Le combat continue. Les avocats de Bagui Traoré, Me Noémie Saidi-Cottier et Me Yassine Bouzrou, ont annoncé ce lundi qu’ils interjettent appel de la décision rendue le 14 décembre par le tribunal correctionnel de Pontoise.

Bagui Traoré, le grand frère d’Adama Traoré, mort en juillet lors de son interpellation par les gendarmes, avait été condamné à 8 mois de prison ferme assortis d’une interdiction de se rendre à Beaumont-sur-Oise, ville où il vit avec une partie de sa famille. Il a été reconnu coupable de faits d’outrages, violences, insultes et menaces de mort envers des personnes dépositaires de l’autorité publique, en marge du conseil municipal du 17 novembre de la commune du Val-d’Oise.

Les nombreuses contradictions dans les dépositions des forces de l’ordre

« Bagui Traoré a toujours nié les faits qui lui étaient reprochés », explique au Bondy Blog l’un de ses avocats, Me Noémie Saidi-Cottier, qui avait notamment dénoncé avec Me Yassine Bouzrou, « une enquête menée à charge ». Des insultes lancées en direction des forces de l’ordre, aux menaces de mort en passant par le coup de poing asséné à Géraldine, une policière municipale, Bagui a toujours clamé son innocence.

A cela, s’ajoutent « les nombreuses contradictions dans les dépositions des forces de l’ordre ». Parmi elles, le témoignage d’un policier municipal qui, dans une première déposition, ne pouvait certifier que Bagui Traoré était bien présent le soir du 17 novembre. Changement de discours dans sa deuxième déposition durant laquelle il dit avoir vu Bagui. Les remarques de la défense lors de l’audition du 14 décembre ont laissé entendre que les policiers ont pu se mettre d’accord sur une même version.

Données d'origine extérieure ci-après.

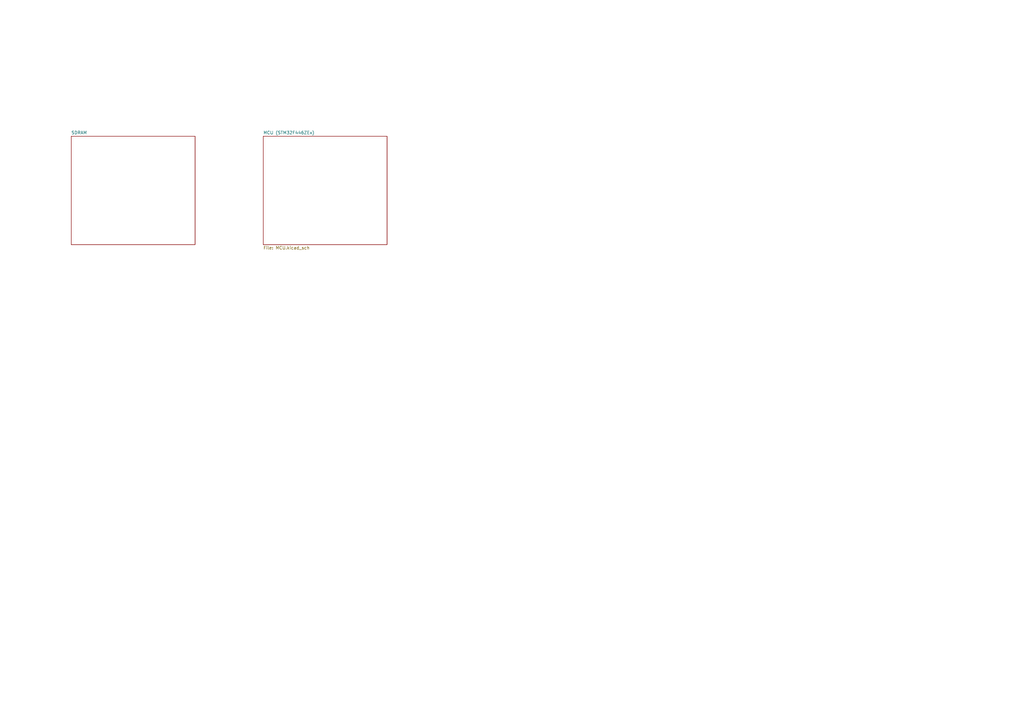
<source format=kicad_sch>
(kicad_sch (version 20230121) (generator eeschema)

  (uuid e63e39d7-6ac0-4ffd-8aa3-1841a4541b55)

  (paper "A3")

  (title_block
    (title "System_on_Module_HW_Design")
    (date "2024-02-26")
  )

  


  (sheet (at 29.21 55.88) (size 50.8 44.45) (fields_autoplaced)
    (stroke (width 0.1524) (type solid))
    (fill (color 0 0 0 0.0000))
    (uuid 1f851cb5-1397-413f-afdd-cbb458cc06a4)
    (property "Sheetname" "SDRAM" (at 29.21 55.1684 0)
      (effects (font (size 1.27 1.27)) (justify left bottom))
    )
    (property "Sheetfile" "SDRAM.kicad_sch" (at 29.21 100.9146 0)
      (effects (font (size 1.27 1.27)) (justify left top) hide)
    )
    (instances
      (project "System_on_Module_HW_Design"
        (path "/e63e39d7-6ac0-4ffd-8aa3-1841a4541b55" (page "2"))
      )
    )
  )

  (sheet (at 107.95 55.88) (size 50.8 44.45) (fields_autoplaced)
    (stroke (width 0.1524) (type solid))
    (fill (color 0 0 0 0.0000))
    (uuid b99b7beb-9edb-4b71-870b-154064475eb1)
    (property "Sheetname" "MCU (STM32F446ZEx)" (at 107.95 55.1684 0)
      (effects (font (size 1.27 1.27)) (justify left bottom))
    )
    (property "Sheetfile" "MCU.kicad_sch" (at 107.95 100.9146 0)
      (effects (font (size 1.27 1.27)) (justify left top))
    )
    (instances
      (project "System_on_Module_HW_Design"
        (path "/e63e39d7-6ac0-4ffd-8aa3-1841a4541b55" (page "3"))
      )
    )
  )

  (sheet_instances
    (path "/" (page "1"))
  )
)

</source>
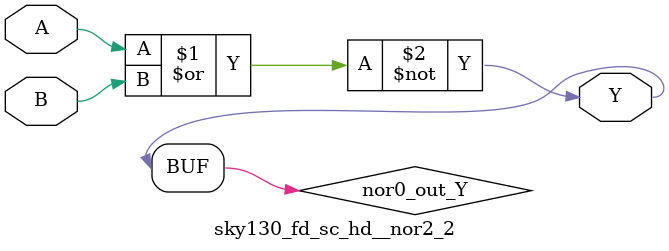
<source format=v>
/*
 * Copyright 2020 The SkyWater PDK Authors
 *
 * Licensed under the Apache License, Version 2.0 (the "License");
 * you may not use this file except in compliance with the License.
 * You may obtain a copy of the License at
 *
 *     https://www.apache.org/licenses/LICENSE-2.0
 *
 * Unless required by applicable law or agreed to in writing, software
 * distributed under the License is distributed on an "AS IS" BASIS,
 * WITHOUT WARRANTIES OR CONDITIONS OF ANY KIND, either express or implied.
 * See the License for the specific language governing permissions and
 * limitations under the License.
 *
 * SPDX-License-Identifier: Apache-2.0
*/


`ifndef SKY130_FD_SC_HD__NOR2_2_FUNCTIONAL_V
`define SKY130_FD_SC_HD__NOR2_2_FUNCTIONAL_V

/**
 * nor2: 2-input NOR.
 *
 * Verilog simulation functional model.
 */

`timescale 1ns / 1ps
`default_nettype none

`celldefine
module sky130_fd_sc_hd__nor2_2 (
    Y,
    A,
    B
);

    // Module ports
    output Y;
    input  A;
    input  B;

    // Local signals
    wire nor0_out_Y;

    //  Name  Output      Other arguments
    nor nor0 (nor0_out_Y, A, B           );
    buf buf0 (Y         , nor0_out_Y     );

endmodule
`endcelldefine

`default_nettype wire
`endif  // SKY130_FD_SC_HD__NOR2_2_FUNCTIONAL_V

</source>
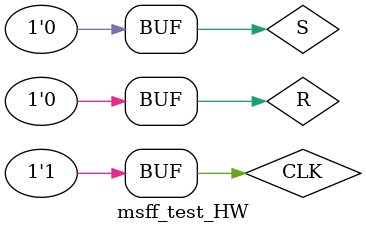
<source format=v>
`timescale 1ns / 1ps


module msff_test_HW;

	// Inputs
	reg CLK;
	reg R;
	reg S;

	// Outputs
	wire Q;
	wire Q_L;

	// Instantiate the Unit Under Test (UUT)
	msflipflop uut (
		.CLK(CLK), 
		.R(R), 
		.S(S), 
		.Q(Q), 
		.Q_L(Q_L)
	);

	
	initial begin
		CLK = 0;
		R = 0;
		S = 0;
		#50;
		R = 0;
		S = 1;
		#50;
		CLK = 1;
		#100;
      CLK = 0;
		#50
		R = 0;
		S = 0;
		#50;
		CLK = 1;
		#50;
		R = 1;
		S = 0; 
		#50;
		CLK =0;
		#50;
		R = 0;
		#50;
		CLK = 1;
		S = 1;
		#50;
		S = 0;
		R = 0;
	end
	
	//always
		//#95 CLK = ~CLK;
      
      
endmodule


</source>
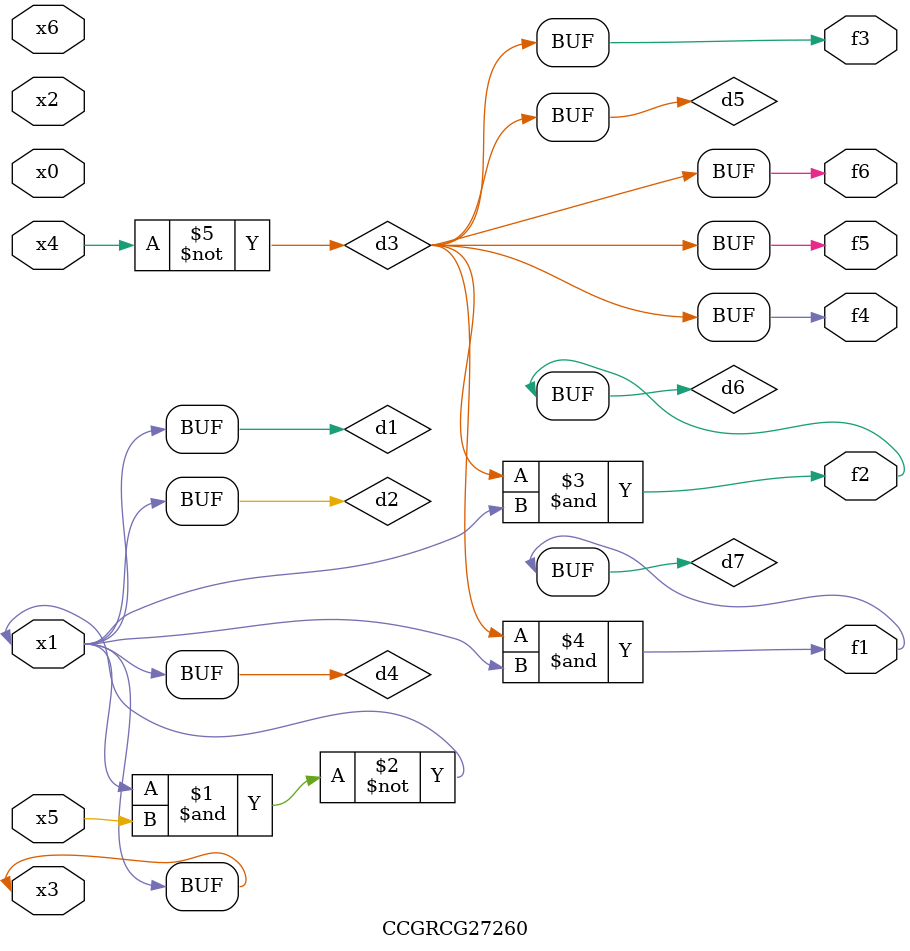
<source format=v>
module CCGRCG27260(
	input x0, x1, x2, x3, x4, x5, x6,
	output f1, f2, f3, f4, f5, f6
);

	wire d1, d2, d3, d4, d5, d6, d7;

	buf (d1, x1, x3);
	nand (d2, x1, x5);
	not (d3, x4);
	buf (d4, d1, d2);
	buf (d5, d3);
	and (d6, d3, d4);
	and (d7, d3, d4);
	assign f1 = d7;
	assign f2 = d6;
	assign f3 = d5;
	assign f4 = d5;
	assign f5 = d5;
	assign f6 = d5;
endmodule

</source>
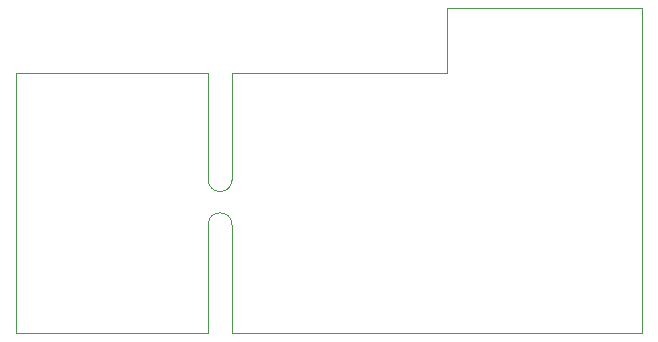
<source format=gbr>
%TF.GenerationSoftware,KiCad,Pcbnew,(6.0.2-0)*%
%TF.CreationDate,2022-04-06T10:25:11+01:00*%
%TF.ProjectId,Bell2,42656c6c-322e-46b6-9963-61645f706362,2*%
%TF.SameCoordinates,Original*%
%TF.FileFunction,Profile,NP*%
%FSLAX46Y46*%
G04 Gerber Fmt 4.6, Leading zero omitted, Abs format (unit mm)*
G04 Created by KiCad (PCBNEW (6.0.2-0)) date 2022-04-06 10:25:11*
%MOMM*%
%LPD*%
G01*
G04 APERTURE LIST*
%TA.AperFunction,Profile*%
%ADD10C,0.100000*%
%TD*%
G04 APERTURE END LIST*
D10*
X73250000Y-38500000D02*
X73250000Y-47500000D01*
X73250000Y-60500000D02*
X73250000Y-51300000D01*
X108000000Y-60500000D02*
X73250000Y-60500000D01*
X71250000Y-51300000D02*
X71250000Y-60500000D01*
X55000000Y-60500000D02*
X55000000Y-38500000D01*
X71250000Y-60500000D02*
X55000000Y-60500000D01*
X91500000Y-33000000D02*
X108000000Y-33000000D01*
X71250000Y-47500000D02*
X71250000Y-38500000D01*
X55000000Y-38500000D02*
X71250000Y-38500000D01*
X91500000Y-38500000D02*
X91500000Y-33000000D01*
X73250000Y-38500000D02*
X91500000Y-38500000D01*
X73250000Y-51300000D02*
G75*
G03*
X71250000Y-51300000I-1000000J0D01*
G01*
X71250000Y-47500000D02*
G75*
G03*
X73250000Y-47500000I1000000J0D01*
G01*
X108000000Y-33000000D02*
X108000000Y-60500000D01*
M02*

</source>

Une gendarme a également changé ses propos. Dans son procès-verbal d’audition devant les enquêteurs, elle dit avoir reçu un coup de poing de Bagui. A la barre, elle a expliqué n’avoir rien vu et a évoqué “une erreur de retranscription”. “Pourtant vous avez signé le PV de votre audition”, lui avait fait remarquer Me Bouzrou. Ce dernier, lors de sa plaidoirie, avait dénoncé une enquête « bidon, pourrie, minable » et mis en avant la fragilité des versions des parties civiles.

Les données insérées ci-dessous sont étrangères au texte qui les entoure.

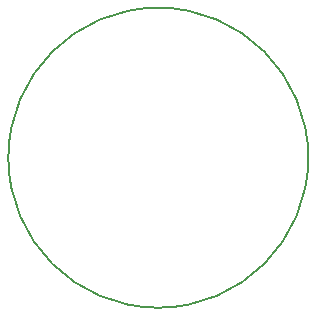
<source format=gm1>
G04*
G04 #@! TF.GenerationSoftware,Altium Limited,Altium Designer,21.7.2 (23)*
G04*
G04 Layer_Color=16711935*
%FSLAX25Y25*%
%MOIN*%
G70*
G04*
G04 #@! TF.SameCoordinates,B87F5D9A-147D-4DEB-93F1-AF521ED98CA3*
G04*
G04*
G04 #@! TF.FilePolarity,Positive*
G04*
G01*
G75*
%ADD15C,0.00500*%
D15*
X362000Y367000D02*
G03*
X362000Y367000I-50000J0D01*
G01*
M02*

</source>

Le cas du maître-chien en est un autre exemple. Mordu à la cuisse, le jeune homme a porté plainte contre X pour des violences… causées par son propre chien. « Donc X, c’est le chien ?” avait demandé Me Bouzrou. Sa collègue, Géraldine, policière municipale victime du coup de poing au visage, a d’abord déposé plainte contre X car elle n’a pas vu l’auteur du coup. Elle a ensuite modifié sa déposition pour porter plainte contre Bagui Traoré. “Pourquoi si vous n’avez rien vu ?” l’avait interrogé Me Bouzrou. « Parce qu’un collègue m’a dit l’avoir identifié », avait-elle répondu. Elle avait huit jours d’ITT de son médecin. Cette incapacité temporaire de travail a été réduite à un jour après que Géraldine a été examinée par les spécialistes assermentés des urgences médico-judiciaires (UMJ). La même policière, croyant voir un coup de pied qui n’a « peut-être pas été porté », avait fait usage de sa bombe lacrymogène… et s’était aspergée elle-même de gaz.

Youssouf Traoré ne fait pas appel

Le deuxième frère d’Adama Traoré, Youssouf Traoré, également poursuivi, conteste lui aussi les faits mais ne fait pas appel « compte tenu de sa mise en liberté », justifie Me Saidi-Cottier. Ressorti libre de l’audience, l’homme de 22 ans avait été condamné à 6 mois de prison dont 3 avec sursis pour outrages et menaces de mort à l’encontre de deux policiers.

Les deux frères font appel de leurs condamnations au civil. Au total, ils ont été condamnés à verser 7 390€ de dommages et intérêts aux parties civiles. « Ils ne peuvent se résoudre à payer de tels intérêts aux forces de l’ordre », avance Me Saidi-Cottier.

Le procès en appel aura lieu à Versailles, une bonne nouvelle pour les avocats des Traoré qui ont toujours critiqué la manière dont ont été menés les débats à Pontoise.